Naiad- This is a small naiad about one inch (21 to 24 mm) long. It has the typical slender shape of immature damselflies. They range in color from green to light brown.
Adult-This is a small damselfly 1 ¼ to 1 ½ inches (31 to 37 mm) long. The males are predominately blue on the sides of the thorax, and the upper side of the abdomen, except for segments five, six, seven, and ten, which are predominantly black. Females are pale blue to greenish-yellow. The upper side of the abdomen is mostly black, except for segment eight, which is blue.
This species is found from southern British Columbia east to Manitoba, and south to Kansas, Utah and Washington. In Idaho it occurs in the southern half of the state.
This damselfly occurs at lakes, ponds, and marshes that have alkaline or even salty water.
Adult Flight Season:
June 24 to August 12
Naiad- Naiads eat a wide variety of aquatic insects, including mosquito larvae, mayfly larvae, and other aquatic fly larvae.
Adult- Adults eat a wide variety of small soft-bodied flying insects, such as mosquitoes, mayflies, flies and small moths.
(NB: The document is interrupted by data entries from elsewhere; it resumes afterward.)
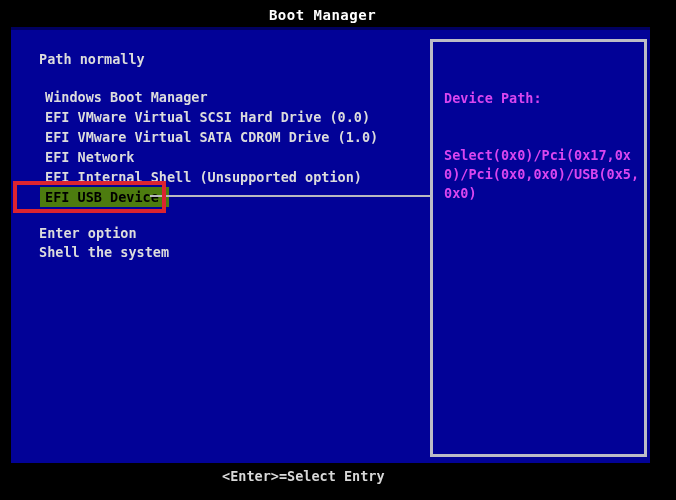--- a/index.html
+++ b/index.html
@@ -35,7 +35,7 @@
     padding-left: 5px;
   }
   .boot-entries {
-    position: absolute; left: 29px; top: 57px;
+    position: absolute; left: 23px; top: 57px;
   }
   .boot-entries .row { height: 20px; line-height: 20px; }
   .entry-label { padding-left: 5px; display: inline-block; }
They will also pick small insects such as aphids from plants.
The Alkali Bluet is found near alkaline or salty lakes or marshes, and therefore it is common in southeast Idaho where these bodies of water are more common. The naiads have been found in water that has over half the salt content of seawater. The adults are difficult to net because they fly very close to the ground, and are more wary than most damselflies.
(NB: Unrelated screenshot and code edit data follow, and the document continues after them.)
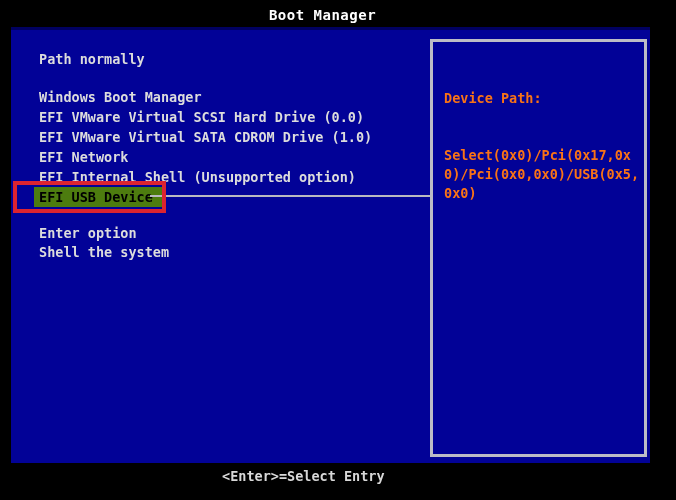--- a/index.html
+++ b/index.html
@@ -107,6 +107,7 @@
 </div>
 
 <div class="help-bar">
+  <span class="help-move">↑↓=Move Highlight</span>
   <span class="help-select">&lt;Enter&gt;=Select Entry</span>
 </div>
The males set up territories at choice breeding sites. After males and females mate, the female Alkali Bluet oviposits in tandem on floating mats of decaying algae.
Populations are widespread, abundant, and secure.
|Status:||Unprotected nongame species|
Corbet, P. S. 1999. Dragonflies: Behavior and Ecology of Odonata. Cornell University Press, Ithaca, New York, USA, 829pp.
Logan, E. R. 1967. The Odonata of Idaho. Unpublished M. S. thesis. University of Idaho, Moscow, Idaho, USA, 105 pp.
Needham, J. G. and M. J. Westfall. 1955. Dragonflies of North America. University of California Press, Berkely, California, USA, 615 pp.
Paulson, D. R. 1999. Dragonflies of Washington. Seattle Audubon Society, Seattle, Washington, USA, 32 pp.
Walker, E. M. and P. S. Corbet. 1975. The Odonata of Canada and Alaska, Vol. III. University of Toronto Press, Toronto, Ontario, Canada, 307 pp.